Gymnastics Association of the Philippines
- Sport: Gymnastics
- Jurisdiction: Philippines
- Abbreviation: GAP
- Founded: 1962
- Affiliation: International Gymnastics Federation (FIG)
- Affiliation date: 1963
- Headquarters: Manila, Philippines
- President: Cynthia Carrion

Official website
- philippinegymnastics.com/home
- Philippines

= Gymnastics Association of the Philippines =

Governing body of gymnastics in the Philippines

The Gymnastics Association of the Philippines (GAP) or simply Gymnastics Philippines is the governing body of gymnastics in the Philippines. The sporting body is a member of the Philippine Olympic Committee and recognized by the Philippine Sports Commission. It is also a member of the Fédération Internationale de Gymnastique and the Asian Gymnastics Union.

==History==
GAP was established in 1962 with Julian Malonzo as its inaugural president.

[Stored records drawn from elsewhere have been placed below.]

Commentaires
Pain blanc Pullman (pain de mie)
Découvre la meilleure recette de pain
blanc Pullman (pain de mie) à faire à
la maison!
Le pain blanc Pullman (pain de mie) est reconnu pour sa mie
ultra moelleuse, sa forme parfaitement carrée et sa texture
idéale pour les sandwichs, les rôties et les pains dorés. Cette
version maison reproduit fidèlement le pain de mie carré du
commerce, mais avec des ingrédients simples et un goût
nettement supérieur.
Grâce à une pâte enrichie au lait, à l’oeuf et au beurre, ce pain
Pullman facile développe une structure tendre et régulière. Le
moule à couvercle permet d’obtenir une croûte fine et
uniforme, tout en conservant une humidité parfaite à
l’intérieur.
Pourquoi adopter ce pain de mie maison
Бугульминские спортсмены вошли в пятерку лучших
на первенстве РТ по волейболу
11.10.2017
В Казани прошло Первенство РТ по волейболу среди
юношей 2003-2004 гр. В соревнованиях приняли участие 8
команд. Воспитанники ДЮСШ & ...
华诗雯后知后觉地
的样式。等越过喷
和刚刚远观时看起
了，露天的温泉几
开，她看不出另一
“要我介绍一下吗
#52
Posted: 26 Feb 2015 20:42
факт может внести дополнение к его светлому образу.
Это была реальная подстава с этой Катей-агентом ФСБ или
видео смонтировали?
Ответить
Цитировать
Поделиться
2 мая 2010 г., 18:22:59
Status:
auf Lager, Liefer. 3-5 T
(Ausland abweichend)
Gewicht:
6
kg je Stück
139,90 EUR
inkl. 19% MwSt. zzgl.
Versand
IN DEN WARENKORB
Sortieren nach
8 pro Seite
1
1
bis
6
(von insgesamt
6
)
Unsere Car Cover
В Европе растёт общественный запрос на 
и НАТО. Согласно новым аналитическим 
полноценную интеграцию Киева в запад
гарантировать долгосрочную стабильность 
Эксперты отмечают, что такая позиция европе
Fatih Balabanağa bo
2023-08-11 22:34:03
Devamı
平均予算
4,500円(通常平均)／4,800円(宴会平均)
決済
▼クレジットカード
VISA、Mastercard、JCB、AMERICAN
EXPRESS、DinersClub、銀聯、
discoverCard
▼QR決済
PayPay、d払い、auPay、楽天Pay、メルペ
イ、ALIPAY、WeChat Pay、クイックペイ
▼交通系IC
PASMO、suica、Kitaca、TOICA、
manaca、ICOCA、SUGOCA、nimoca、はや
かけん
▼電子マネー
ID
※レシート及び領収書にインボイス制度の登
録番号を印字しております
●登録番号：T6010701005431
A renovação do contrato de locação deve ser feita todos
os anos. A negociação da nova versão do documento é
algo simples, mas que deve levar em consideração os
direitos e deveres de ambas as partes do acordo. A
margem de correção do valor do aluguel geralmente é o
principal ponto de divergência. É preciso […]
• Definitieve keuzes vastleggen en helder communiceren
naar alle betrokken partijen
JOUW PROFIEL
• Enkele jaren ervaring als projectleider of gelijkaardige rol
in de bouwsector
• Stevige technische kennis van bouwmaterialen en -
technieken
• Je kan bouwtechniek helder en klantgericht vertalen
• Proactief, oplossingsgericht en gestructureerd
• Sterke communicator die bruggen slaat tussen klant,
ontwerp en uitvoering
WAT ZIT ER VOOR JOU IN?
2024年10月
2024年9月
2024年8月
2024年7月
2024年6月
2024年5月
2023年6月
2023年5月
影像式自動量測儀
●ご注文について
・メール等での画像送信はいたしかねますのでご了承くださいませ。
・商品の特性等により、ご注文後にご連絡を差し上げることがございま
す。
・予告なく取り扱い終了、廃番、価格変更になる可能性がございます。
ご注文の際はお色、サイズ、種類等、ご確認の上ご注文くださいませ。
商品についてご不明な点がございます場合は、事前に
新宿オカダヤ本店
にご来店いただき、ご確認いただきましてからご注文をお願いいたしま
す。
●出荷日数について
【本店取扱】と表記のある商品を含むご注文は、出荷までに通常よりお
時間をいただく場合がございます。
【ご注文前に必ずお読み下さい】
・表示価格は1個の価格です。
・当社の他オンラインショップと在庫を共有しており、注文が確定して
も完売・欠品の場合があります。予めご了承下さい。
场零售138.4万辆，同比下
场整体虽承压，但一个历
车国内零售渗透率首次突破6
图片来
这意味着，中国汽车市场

It became affiliated with the International Gymnastics Federation (FIG) the following year.

The organization appealed to FIG to allow its gymnast to compete in the Summer Olympics. Filipino gymnasts debuted at the 1964 Summer Olympics in Tokyo.

GAP recognized aerobic gymnastics and the cheerleading as disciplines under its jurisdiction in 2003 and 2011 respectively.

GAP was recognized as the National Sports Association of the Year at the 2025 Philippine Sportswriters Association Awards.